- Opening Delimiter -

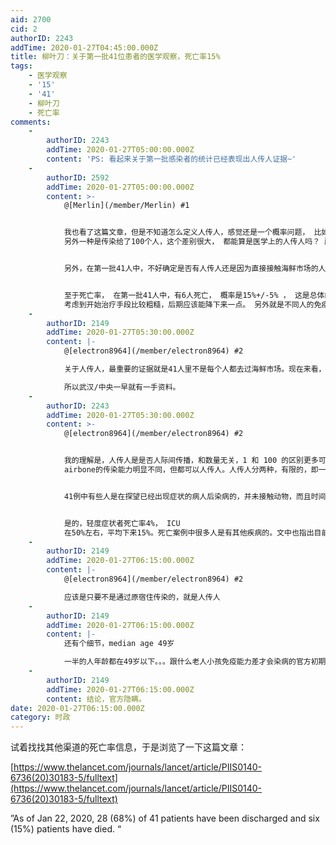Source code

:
```yaml
---
aid: 2700
cid: 2
authorID: 2243
addTime: 2020-01-27T04:45:00.000Z
title: 柳叶刀：关于第一批41位患者的医学观察，死亡率15%
tags:
    - 医学观察
    - '15'
    - '41'
    - 柳叶刀
    - 死亡率
comments:
    -
        authorID: 2243
        addTime: 2020-01-27T05:00:00.000Z
        content: 'PS: 看起来关于第一批感染者的统计已经表现出人传人证据~'
    -
        authorID: 2592
        addTime: 2020-01-27T05:00:00.000Z
        content: >-
            @[Merlin](/member/Merlin) #1


            我也看了这篇文章，但是不知道怎么定义人传人，感觉还是一个概率问题， 比如同样接触了1000人，一种情况是传染给了一个1，
            另外一种是传染给了100个人，这个差别很大， 都能算是医学上的人传人吗？ 所以定义我现在也不太清楚。


            另外，在第一批41人中，不好确定是否有人传人还是因为直接接触海鲜市场的人很多，而对于没接触海鲜市场的人，不知道是人传人还是人把海鲜市场的病毒直接带给别人。


            至于死亡率， 在第一批41人中，有6人死亡， 概率是15%+/-5% ， 这是总体的。
            考虑到开始治疗手段比较粗糙，后期应该能降下来一点。 另外就是不同人的免疫力差别太大，我看现在死亡人数里老年的比例居高。
    -
        authorID: 2149
        addTime: 2020-01-27T05:30:00.000Z
        content: |-
            @[electron8964](/member/electron8964) #2

            关于人传人，最重要的证据就是41人里不是每个人都去过海鲜市场。现在来看，可能是家庭成员之间传染。

            所以武汉/中央一早就有一手资料。
    -
        authorID: 2243
        addTime: 2020-01-27T05:30:00.000Z
        content: >-
            @[electron8964](/member/electron8964) #2


            我的理解是，人传人是是否人际间传播，和数量无关，1 和 100 的区别更多可能是和传染能力/途径相关，比如HIV 和
            airbone的传染能力明显不同，但都可以人传人。人传人分两种，有限的，即一代就完的，和多代的。


            41例中有些人是在探望已经出现症状的病人后染病的，并未接触动物，而且时间跨度上恐怕是第一代病毒感染的可能性也比较小。


            是的，轻度症状者死亡率4%， ICU
            在50%左右，平均下来15%。死亡案例中很多人是有其他疾病的。文中也指出目前测试的常用抗病毒方法都无效，再加上目前医疗资源紧张。对数增长期是否能有所改善，不好说。另外即便痊愈，肺部纤维化之类的后遗症的影响，暂时还蒙在鼓里。
    -
        authorID: 2149
        addTime: 2020-01-27T06:15:00.000Z
        content: |-
            @[electron8964](/member/electron8964) #2

            应该是只要不是通过原宿住传染的，就是人传人
    -
        authorID: 2149
        addTime: 2020-01-27T06:15:00.000Z
        content: |-
            还有个细节，median age 49岁

            一半的人年龄都在49岁以下。。。跟什么老人小孩免疫能力差才会染病的官方初期说法也是完全不符。
    -
        authorID: 2149
        addTime: 2020-01-27T06:15:00.000Z
        content: 结论，官方隐瞒。
date: 2020-01-27T06:15:00.000Z
category: 时政
---
```


试着找找其他渠道的死亡率信息，于是浏览了一下这篇文章：

[https://www.thelancet.com/journals/lancet/article/PIIS0140-6736(20)30183-5/fulltext](https://www.thelancet.com/journals/lancet/article/PIIS0140-6736(20)30183-5/fulltext)

”As of Jan 22, 2020, 28 (68%) of 41 patients have been discharged and six (15%) patients have died. “
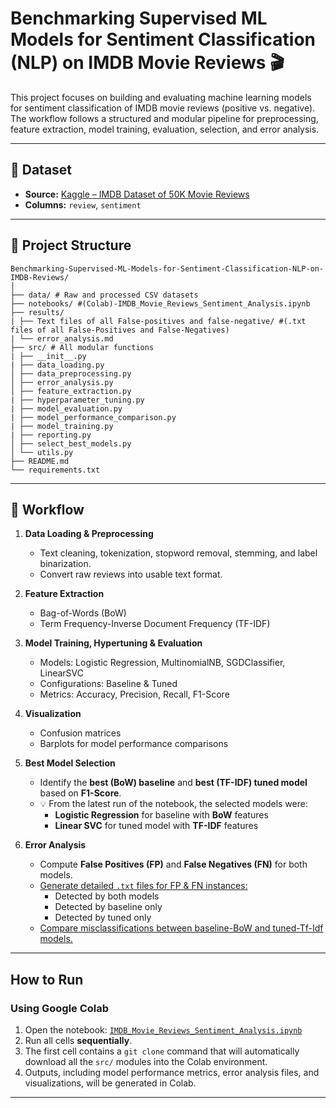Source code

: # Benchmarking Supervised ML Models for Sentiment Classification (NLP) on IMDB Movie Reviews 🎬

This project focuses on building and evaluating machine learning models for sentiment classification of IMDB movie reviews (positive vs. negative). The workflow follows a structured and modular pipeline for preprocessing, feature extraction, model training, evaluation, selection, and error analysis.

---

## 📂 Dataset

- **Source:** [Kaggle – IMDB Dataset of 50K Movie Reviews](https://www.kaggle.com/datasets/lakshmi25npathi/imdb-dataset-of-50k-movie-reviews)  
- **Columns:** `review`, `sentiment`  
---

## 🧰 Project Structure
```
Benchmarking-Supervised-ML-Models-for-Sentiment-Classification-NLP-on-IMDB-Reviews/
│
├── data/ # Raw and processed CSV datasets
├── notebooks/ #(Colab)-IMDB_Movie_Reviews_Sentiment_Analysis.ipynb
├── results/
| ├── Text files of all False-positives and false-negative/ #(.txt files of all False-Positives and False-Negatives)
| └── error_analysis.md 
├── src/ # All modular functions
| ├── __init__.py
| ├── data_loading.py
│ ├── data_preprocessing.py
│ ├── error_analysis.py
│ ├── feature_extraction.py
| ├── hyperparameter_tuning.py
| ├── model_evaluation.py
| ├── model_performance_comparison.py
| ├── model_training.py
| ├── reporting.py
│ ├── select_best_models.py
│ └── utils.py
├── README.md
└── requirements.txt
```
---

## 🔹 Workflow

1. **Data Loading & Preprocessing**  
   - Text cleaning, tokenization, stopword removal, stemming, and label binarization.  
   - Convert raw reviews into usable text format.

2. **Feature Extraction**  
   - Bag-of-Words (BoW)  
   - Term Frequency-Inverse Document Frequency (TF-IDF)

3. **Model Training, Hypertuning & Evaluation**  
   - Models: Logistic Regression, MultinomialNB, SGDClassifier, LinearSVC  
   - Configurations: Baseline & Tuned  
   - Metrics: Accuracy, Precision, Recall, F1-Score  

4. **Visualization**  
   - Confusion matrices  
   - Barplots for model performance comparisons

5. **Best Model Selection**  
   - Identify the **best (BoW) baseline** and **best (TF-IDF) tuned model** based on **F1-Score**.  
   - 💡 From the latest run of the notebook, the selected models were:  
     - **Logistic Regression** for baseline with **BoW** features  
     - **Linear SVC** for tuned model with **TF-IDF** features
     
6. **Error Analysis**  
   - Compute **False Positives (FP)** and **False Negatives (FN)** for both models.
   - [Generate detailed `.txt` files for FP & FN instances:](https://github.com/TuliDas/Benchmarking-Supervised-ML-Models-for-Sentiment-Classification-NLP-on-IMDB-Reviews/tree/main/results/Text%20files%20of%20all%20False-positives%20and%20false-negative)
     - Detected by both models
     - Detected by baseline only
     - Detected by tuned only  
   - [Compare misclassifications between baseline-BoW and tuned-Tf-Idf models.](https://github.com/TuliDas/Benchmarking-Supervised-ML-Models-for-Sentiment-Classification-NLP-on-IMDB-Reviews/blob/main/results/error_analysis.md)  

---

## How to Run

### Using Google Colab
1. Open the notebook: [`IMDB_Movie_Reviews_Sentiment_Analysis.ipynb`](notebooks/IMDB_Movie_Reviews_Sentiment_Analysis.ipynb)  
2. Run all cells **sequentially**.  
3. The first cell contains a `git clone` command that will automatically download all the `src/` modules into the Colab environment.  
4. Outputs, including model performance metrics, error analysis files, and visualizations, will be generated in Colab.  
---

- Closing Delimiter -

Task brief = Would you please show every line of the material above that includes the string "only"?

Output of the exercise =
     - Detected by baseline only
     - Detected by tuned only  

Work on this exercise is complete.